The World Council of Churches, the Conference of European Churches and the Churches' Commission for Migrants in Europe have expressed concern over the humanitarian situation in Libya.
In a joint statement the three inter-church bodies expressed appreciation for the various governments and aid agencies providing assistance to people fleeing the conflict in Libya, but added that the response needs to be broadened “to provide aid and protection to refugees, migrant workers and other people at risk, and to enhance efforts to find peaceful and just solutions to the crisis in Libya.”
They said the specific needs to be addressed immediately involve protection and assistance for those who cannot return to their homes, and keeping borders open so people can flee from conflict areas.
The comments come as doubts grow over the scope, remit and effectiveness of Western intervention in what has effectively become a civil war in Libya.
The full text of the statement reads as follows:
"The humanitarian situation in Libya and on its borders remains a serious concern. As attacks and armed conflicts continue in Libya, untold numbers of people are at risk. Increasing numbers of people flee to neighbouring countries in the Mediterranean, including Turkey, Malta and Italy. It is also a matter of concern that refugees, particularly from Somalia and Eritrea, who sought safety in Libya or were there in transit, are also now seeking safe haven.

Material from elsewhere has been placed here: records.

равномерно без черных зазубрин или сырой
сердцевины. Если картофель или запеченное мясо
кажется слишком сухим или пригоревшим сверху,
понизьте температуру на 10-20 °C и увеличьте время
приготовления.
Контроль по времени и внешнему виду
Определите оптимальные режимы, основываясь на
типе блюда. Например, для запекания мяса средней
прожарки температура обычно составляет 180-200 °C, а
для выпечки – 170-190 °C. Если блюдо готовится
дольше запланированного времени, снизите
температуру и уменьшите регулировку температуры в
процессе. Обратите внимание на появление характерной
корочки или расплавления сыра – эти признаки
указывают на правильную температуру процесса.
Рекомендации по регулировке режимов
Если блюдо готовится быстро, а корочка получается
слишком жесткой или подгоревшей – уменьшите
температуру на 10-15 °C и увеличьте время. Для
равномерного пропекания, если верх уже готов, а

"A word of appreciation is due to various governments and agencies for assistance they extend to the large numbers of foreign migrant workers who have fled from Libya to Egypt and Tunisia, and for the concerted efforts to repatriate them to their countries of origin.
"The World Council of Churches, together with the Conference of European Churches and the Churches' Commission for Migrants in Europe, stands in solidarity with North African and European churches and congregations that have opened their doors to people displaced by the crisis.
"A wide circle of the international community is demonstrating concern for the crisis and its outcome. We call on them to broaden their response by willingly sharing the responsibility to provide aid and protection to refugees, migrant workers and other people at risk, and to enhance efforts to find peaceful and just solutions to the crisis in Libya.
"It is our considered opinion that the following specific needs to be addressed with immediate effect:
"Offering protection and assistance for the thousands of people who cannot return to their homes and countries;
"Keeping open the borders of Libya’s neighbours in North Africa and Europe for migrants and people fleeing from conflict areas;
"Increasing international support to UNHCR, the International Committee of the Red Cross and national Red Cross and Red Crescent societies to assist persons in need of safety, shelter and food;
"For member states of the European Union to respond positively to the initiative of the European Commissioner for Migration and Security, to resettle refugees and displaced persons from the region and to relocate asylum applicants from Malta, Italy and Greece to other EU member states; and
"For the governments involved in the crisis to work through the United Nations to promote a negotiated settlement of the conflict in Libya, to work for post-conflict solutions that serve the legitimate interests of all the people of Libya and to avoid further loss of life in the meantime."